By RICH FOLEY
I can’t believe they’re still offering the Chia Obama as a possible Christmas gift. I thought that bad idea would have disappeared with 2009’s after-Christmas sales, but it’s back. And now, it’s accompanied by the Chia Lincoln and Chia Washington.
It’s one thing to insult the current president, but to defile the memory of two of our most beloved chief executives by turning their heads into sprout factories? Besides, if you truly want to honor the current president, there’s a much more dignified choice.
The Danbury Mint is offering a Barack Obama porcelain collector doll. It’s 16 and a half inches tall and supposedly “bears a stunning resemblance...while accentuating his confident bearing and calm demeanor.” Just $158, it comes with a “hand-numbered bottom stamp,” apparently stamped on his...OK, forget I said it was dignified.
And don’t forget to buy a present or two for your pet, if you must. But please skip the Tire Biter chew toy. Start encouraging your dog to chew on tires and you’ll walk outside some morning and find a flat Firestone or two on your car, courtesy of Fido’s teeth.
But this is just the tip of the iceberg when it comes to weird gifts. A couple of weeks ago, I thought I saw an ad for a website called Stupid.com with odd gifts, but never saw it repeated. Not sure if it was just a dream, I looked for the site and found it was real, tasteless, and hilarious.
After all, who wouldn’t like, say, a Barf Bags of the World Poster? Or, maybe, a Vibrating Head Massager? Or how about a pair of Freudian Slippers, guaranteed to make your feet look like Sigmund Freud, sort of. Then there’s the Pooping Santa Claus. Even the Stupid.com people are somewhat conflicted about this item.
“Sometimes the guy who says ‘Ho, Ho, Ho’ has to ‘Go, Go, Go,’” starts the description. “We can’t claim this is the most tasteful thing we sell. In fact, it might be one of the lowest. Frankly, we’re ashamed of ourselves...but we’re offering it anyway.”
Another candidate for low taste might be the Toilet Mug, a 12 ounce ceramic mug that resembles...well, a toilet obviously. Or how about an Electronic Yodeling Pickle? A Wind-up Walking Light Bulb? Talking Toilet Paper Dispenser? I’ve got it, the Musical Washboard Tie!
Much higher in respectability would be the Jesus Saves Bank. The description offers this bonus: “Though it’s only made from hard rubber, your money is safe here. What thief would dare steal a bank shaped like a praying Jesus? More likely, he’ll drop in a few coins of his own, beg forgiveness, and be on his way.”
One Jesus bank buyer offered this review: “Gave it to my 60 year old brother. For the rest of the evening, he would glance at it and say, ‘That is just wrong.’ It was perfect!”
Need two different Jesus gifts? There’s also a Jesus Shaves Coffee Mug. Different religion?

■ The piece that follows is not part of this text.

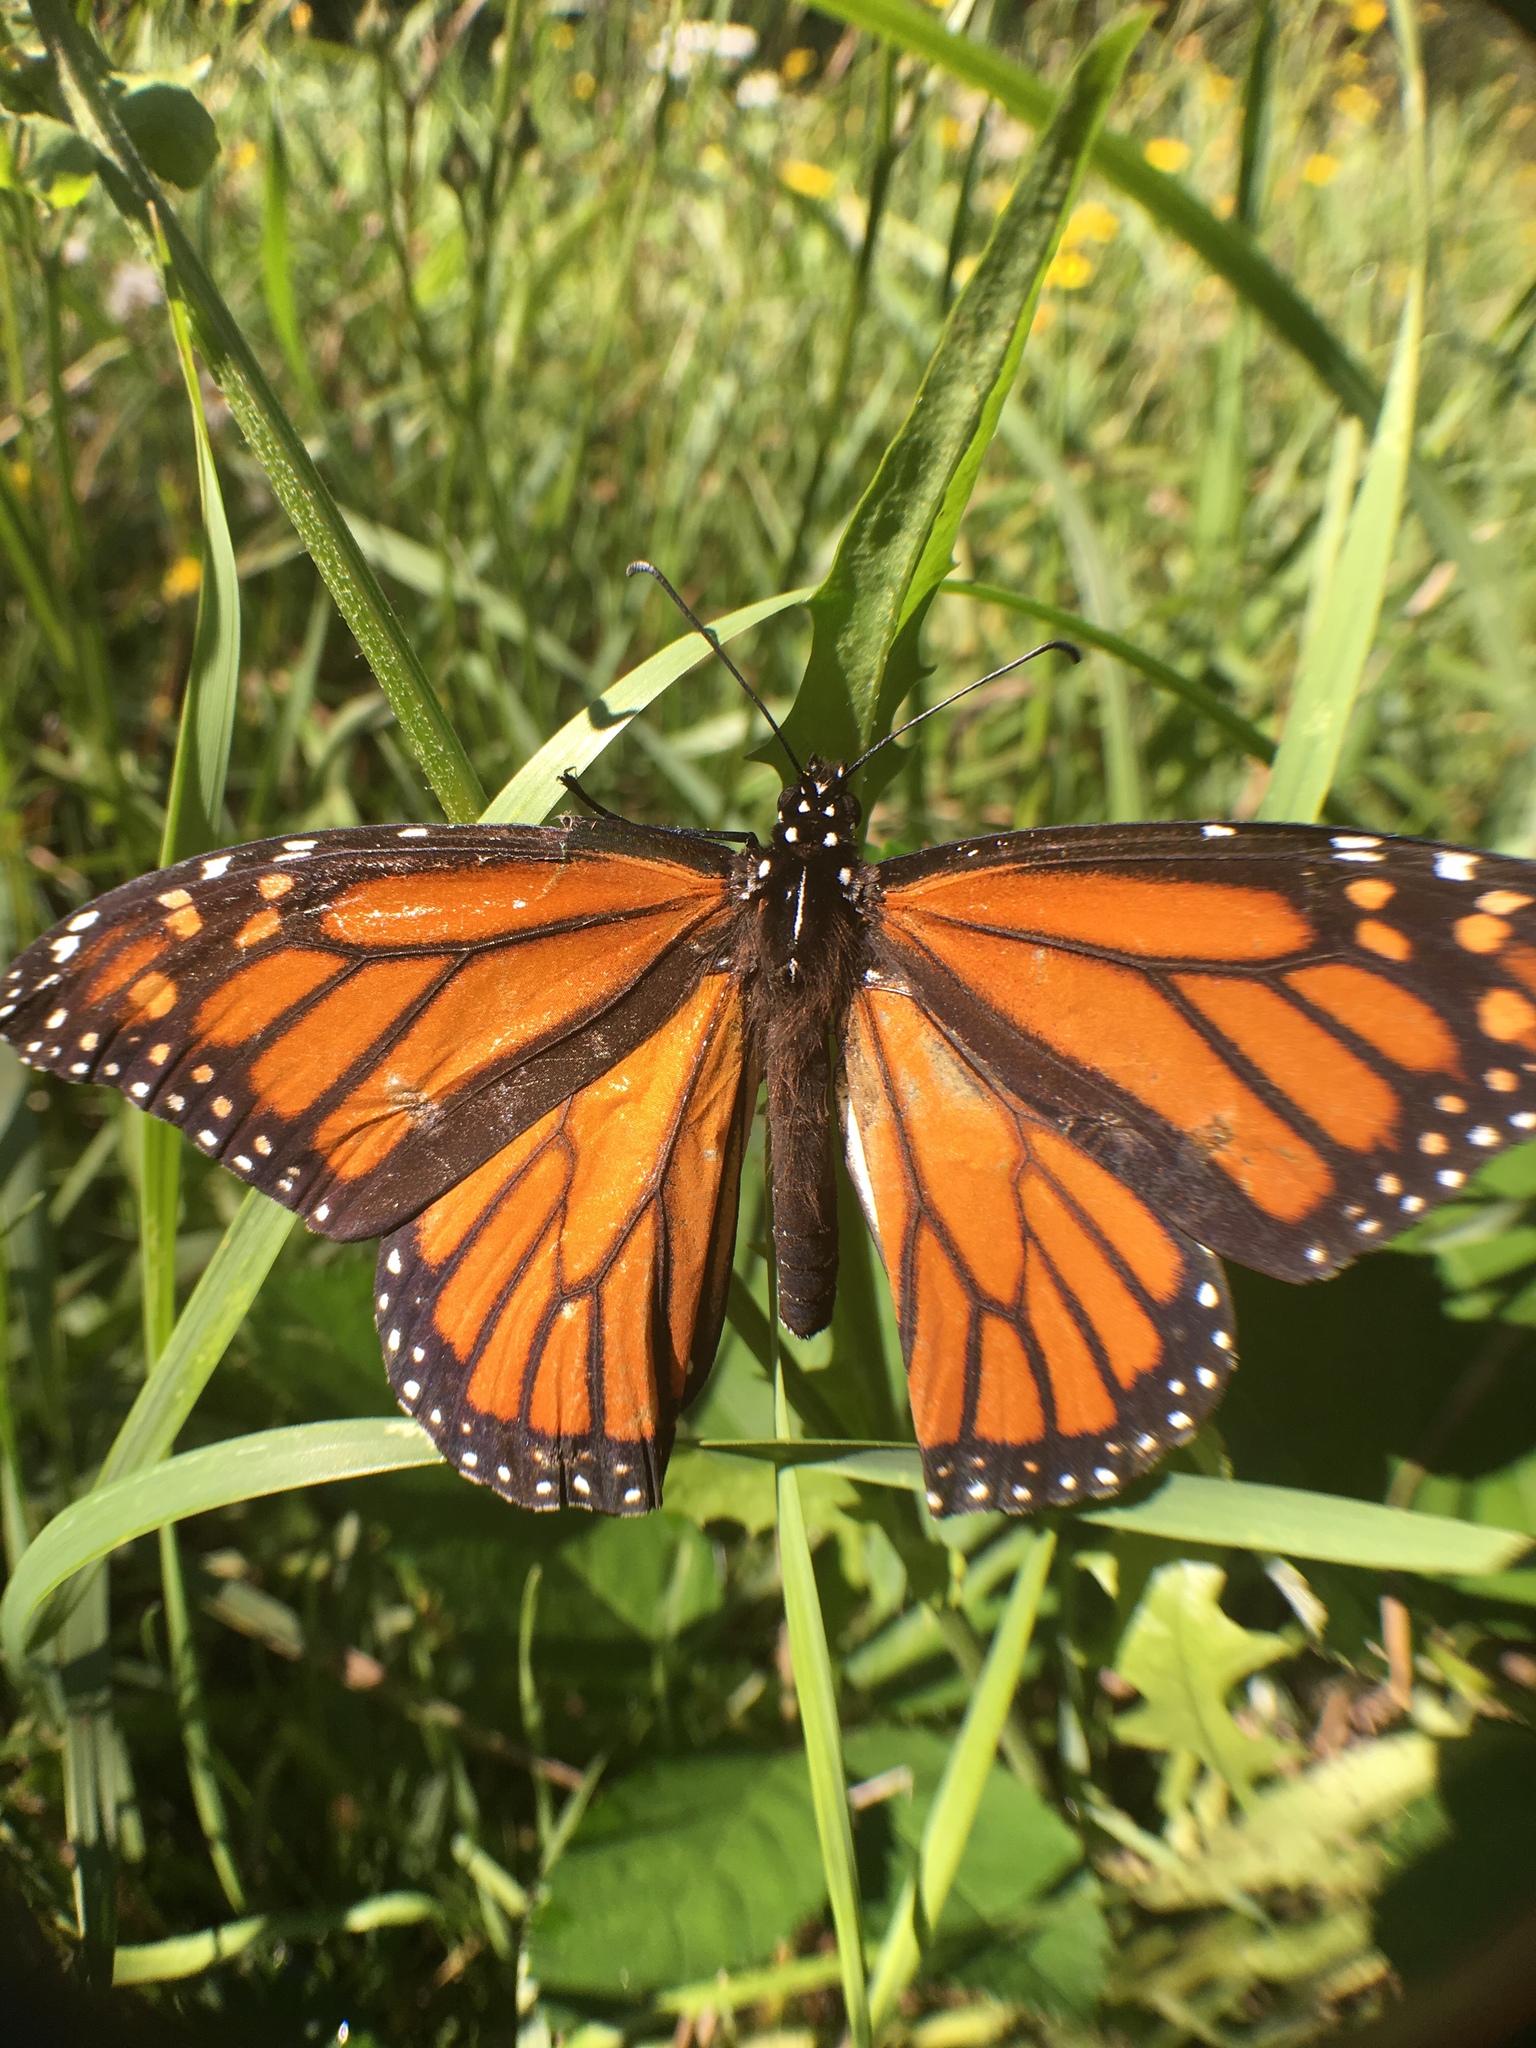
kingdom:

Then how about a Chewish Dog Toy for Jewish Dogs?
The site has a wide variety of political gag gifts, starting with the Obama’s Last Day Countdown Clock. I used to see similar items for sale with George W. Bush as the inspiration. Now, it’s Obama’s turn.
There’s also Nancy Pelosi Toilet Paper, a Hillary Clinton Nutcracker, Bill Clinton Corkscrew and in the clearance section, a John McCain Mask. Other than her own toilet paper, there doesn’t seem to be much in the way of Sarah Palin items, which gives me an idea.
How about a Sarah Palin Mrs. Potato Head? I can’t believe the folks at Potato Head World Headquarters haven’t already thought of this. They could even give you choices of wardrobe. I wonder how much they’ll pay me for the idea?
And don’t take it personally if you own any of these items. Last year, I made fun of the Snuggie, only to find out later that one of my friends actually owned one. That won’t be the case with the Sarah Palin Mrs. Potato Head, at least not yet.
And the Stupid.com site already has the perfect accessory for when the Palin Potato Head hits the market: Nacho Cheese Flavor Lip Balm. Potatoes and cheese, with the addition of a few sprouts from your Chia Obama. That would be the ideal combination for everyone on your Christmas list. Next year’s list, that is. For now, I’ll take that yodeling pickle.